**Exercise tasks**
1. Translate this sentence from the blog post into Spanish: "I'm a little sad not to be publishing any horror stories this year around Halloween."
2. According to the blog post, which story did the writer listen to on YouTube during the morning commute?

**Text provided**
--- START ---

Hello and good morning! It’s Thursday, so it’s blog day, as is probably unnecessary to point out, since you’re reading this. Still, you might be reading it at some later date, and not have realized on which day of the week it was written. So, perhaps it’s okay that I start most of my blogs with the usual repetitive reminder.
Be that as it may, this Thursday is special, because it’s one week until Halloween, my favorite holiday—for what are probably obvious reasons if you’ve read my stories. Given the time of year, I thought to myself yesterday that I’d read something good and seasonal, i.e. a horror story…one of my own. I started with Prometheus and Chiron, but I realized soon that it was simply too dark and terrible for me right now*. Instead, I went to Welcome to Paradox City and started to read its the second entry: If the Spirit Moves You, which is set the day before Halloween. Though the story begins with the protagonist seeing a ghost, it’s not dark or scary at all.
I’m a little sad not to be publishing any horror stories this year around Halloween. It would be a nice pseudo-tradition to carry forward, but I just really don’t want to get distracted from editing Unanimity, which is coming along nicely, but which is soooooo lengthy a process. If I were to write something new while working on it, it would slow everything down, and that’s just too discouraging to allow.
It’s a particular shame, though, because over the years I’ve learned that writing new stories is a good way to mitigate my dysthymia/depression, which otherwise makes me almost as unbearable to others as it makes me to me. This is especially true in the morning; often by mid-afternoon my mood and temper begin to swing upward and I’m actually capable not just of facial expressions, but even the occasional tiny smile. Until that time of day, my face feels not so much paralyzed as embalmed.
Thankfully, depression isn’t truly contagious…though those who suffer from it are well-advised not to come to me for cheering up early in the day. I’m as likely to talk them further down into the pit as to lift their spirits. This wouldn’t be out of cruelty or malice; it would just be me expressing my honest thoughts and feelings at the time.
Anyway, enough of such dark things, we were talking about Halloween and scary stories. Once I’d started re-reading If the Spirit Moves You, I was inspired to listen to the YouTube upload of another Halloweeney story this morning on my commute. That is, of course, Hole for a Heart, which—though certainly dark—is not as bad as Prometheus and Chiron (also available to listen to on YouTube). I’m enjoying it, even despite listening to my voice reading it, which as anyone who’s listened to recordings of themselves would predict, never sounds quite like how I hear my voice in my head**.

--- END ---

**Information supplied**
--- START ---

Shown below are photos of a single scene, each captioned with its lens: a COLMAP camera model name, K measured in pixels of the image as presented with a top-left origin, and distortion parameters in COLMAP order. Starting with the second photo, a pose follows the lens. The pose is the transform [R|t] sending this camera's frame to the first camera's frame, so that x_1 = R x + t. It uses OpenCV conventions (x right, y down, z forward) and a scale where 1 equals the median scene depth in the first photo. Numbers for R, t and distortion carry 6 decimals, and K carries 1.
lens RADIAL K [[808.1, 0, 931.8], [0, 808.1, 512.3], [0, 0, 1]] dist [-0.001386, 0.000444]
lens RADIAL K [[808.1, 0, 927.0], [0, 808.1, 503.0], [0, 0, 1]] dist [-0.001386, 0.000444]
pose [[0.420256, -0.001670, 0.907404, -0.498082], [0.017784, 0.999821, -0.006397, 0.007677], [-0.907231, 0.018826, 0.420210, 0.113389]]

--- END ---

**Results of the tasks**
1. Estoy un poco triste por no publicar ninguna historia de terror este año para Halloween.

2. Hole for a Heart.